WHAT YOU WILL DO: Return each line of the entries below that contains the string "Group". Treat uppercase and lowercase letters as different.

[Opening DATA RECORDS section]

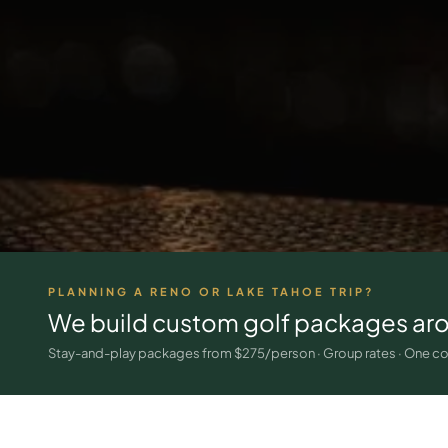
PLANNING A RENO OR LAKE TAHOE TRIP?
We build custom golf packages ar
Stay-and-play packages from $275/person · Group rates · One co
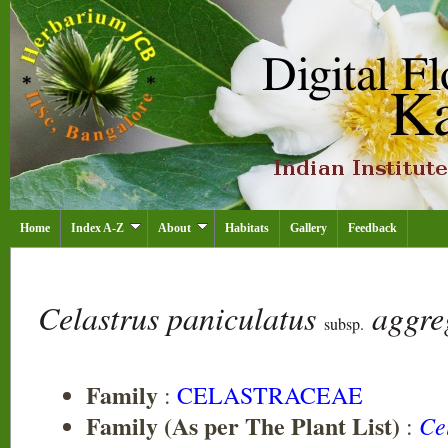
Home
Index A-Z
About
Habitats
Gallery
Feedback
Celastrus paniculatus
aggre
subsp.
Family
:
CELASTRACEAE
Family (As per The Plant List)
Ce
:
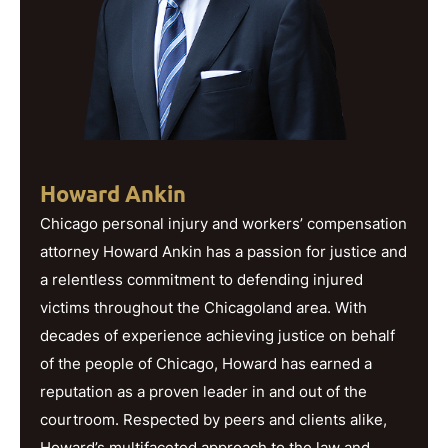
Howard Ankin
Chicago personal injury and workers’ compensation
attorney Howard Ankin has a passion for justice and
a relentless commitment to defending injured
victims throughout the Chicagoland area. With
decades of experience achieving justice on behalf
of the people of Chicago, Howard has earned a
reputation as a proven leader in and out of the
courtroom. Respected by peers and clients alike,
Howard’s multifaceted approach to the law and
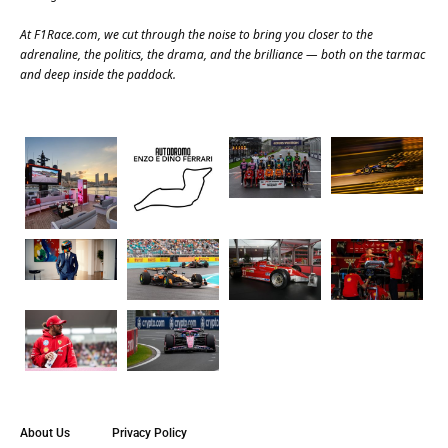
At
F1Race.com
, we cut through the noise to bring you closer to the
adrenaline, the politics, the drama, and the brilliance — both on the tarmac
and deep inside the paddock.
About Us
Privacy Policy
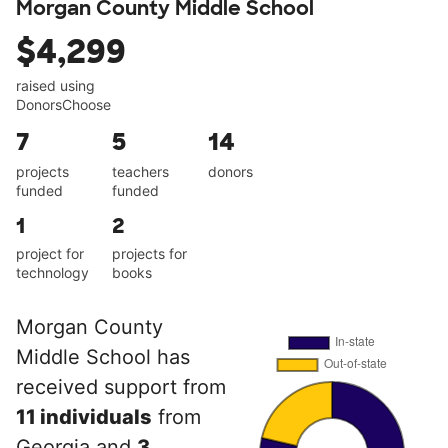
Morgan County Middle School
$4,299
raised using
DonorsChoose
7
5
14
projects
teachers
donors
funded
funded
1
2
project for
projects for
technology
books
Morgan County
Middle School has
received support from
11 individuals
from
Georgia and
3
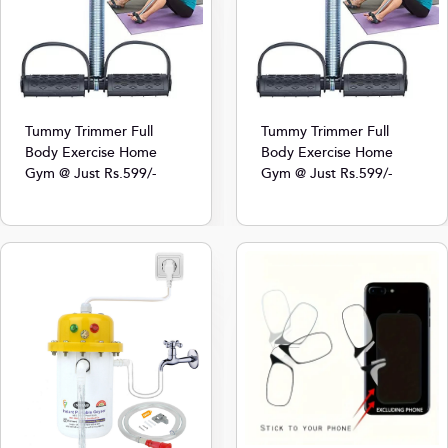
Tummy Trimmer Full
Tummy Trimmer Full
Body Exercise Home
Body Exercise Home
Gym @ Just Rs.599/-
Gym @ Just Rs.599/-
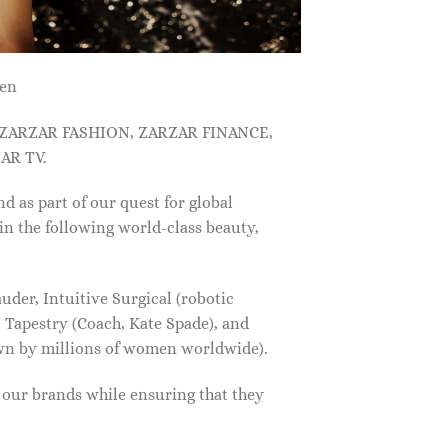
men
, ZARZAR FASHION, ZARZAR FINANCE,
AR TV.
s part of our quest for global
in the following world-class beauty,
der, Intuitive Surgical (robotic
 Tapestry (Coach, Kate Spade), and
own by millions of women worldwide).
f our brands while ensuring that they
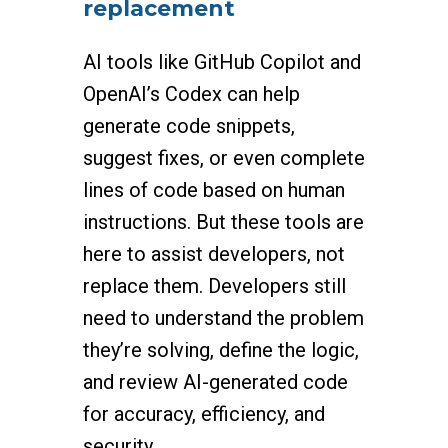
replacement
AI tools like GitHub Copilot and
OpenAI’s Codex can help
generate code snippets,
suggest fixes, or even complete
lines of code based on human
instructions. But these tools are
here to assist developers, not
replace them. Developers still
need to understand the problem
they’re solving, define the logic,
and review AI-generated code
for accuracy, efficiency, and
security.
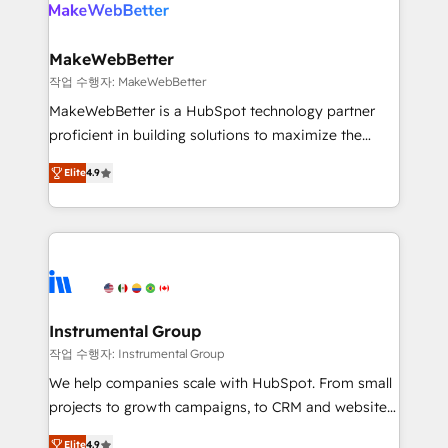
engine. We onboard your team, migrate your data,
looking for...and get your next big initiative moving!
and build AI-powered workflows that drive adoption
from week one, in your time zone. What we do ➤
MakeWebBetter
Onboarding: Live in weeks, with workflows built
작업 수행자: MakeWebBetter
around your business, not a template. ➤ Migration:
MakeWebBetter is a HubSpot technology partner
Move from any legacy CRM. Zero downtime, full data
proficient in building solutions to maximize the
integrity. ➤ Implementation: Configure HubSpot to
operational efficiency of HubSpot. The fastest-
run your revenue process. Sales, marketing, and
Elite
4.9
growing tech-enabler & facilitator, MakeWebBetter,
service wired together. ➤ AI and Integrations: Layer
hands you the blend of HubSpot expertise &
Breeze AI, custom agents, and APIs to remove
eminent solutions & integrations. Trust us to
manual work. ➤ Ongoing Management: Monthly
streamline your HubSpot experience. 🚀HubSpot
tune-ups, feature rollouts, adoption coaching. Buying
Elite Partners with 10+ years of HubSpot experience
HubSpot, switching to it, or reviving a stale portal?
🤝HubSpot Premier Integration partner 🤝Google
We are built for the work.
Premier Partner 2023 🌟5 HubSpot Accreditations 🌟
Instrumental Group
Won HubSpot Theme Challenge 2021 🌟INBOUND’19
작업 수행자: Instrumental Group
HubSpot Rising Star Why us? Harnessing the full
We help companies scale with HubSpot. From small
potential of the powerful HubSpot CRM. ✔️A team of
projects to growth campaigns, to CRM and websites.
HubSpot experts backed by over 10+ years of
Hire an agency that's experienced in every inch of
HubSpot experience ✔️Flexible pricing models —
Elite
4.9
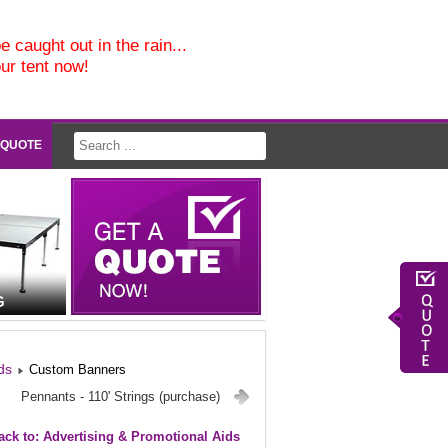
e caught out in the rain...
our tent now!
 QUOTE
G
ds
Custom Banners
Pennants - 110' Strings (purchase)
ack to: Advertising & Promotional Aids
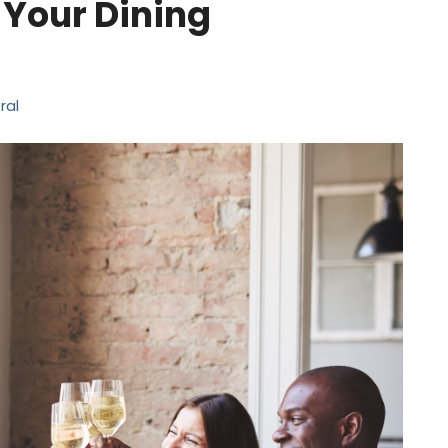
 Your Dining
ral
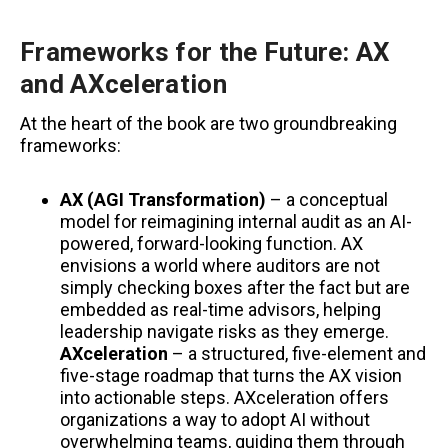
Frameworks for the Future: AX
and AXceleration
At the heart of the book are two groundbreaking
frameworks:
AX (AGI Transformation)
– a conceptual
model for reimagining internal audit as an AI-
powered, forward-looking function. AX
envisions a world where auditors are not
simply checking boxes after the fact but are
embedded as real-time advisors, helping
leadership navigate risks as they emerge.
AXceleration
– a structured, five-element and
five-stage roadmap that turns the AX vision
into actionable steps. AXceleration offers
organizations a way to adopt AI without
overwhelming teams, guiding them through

[Closing DATA RECORDS section]

ANSWER BELOW:
Stay-and-play packages from $275/person · Group rates · One co
Instrumental Group
작업 수행자: Instrumental Group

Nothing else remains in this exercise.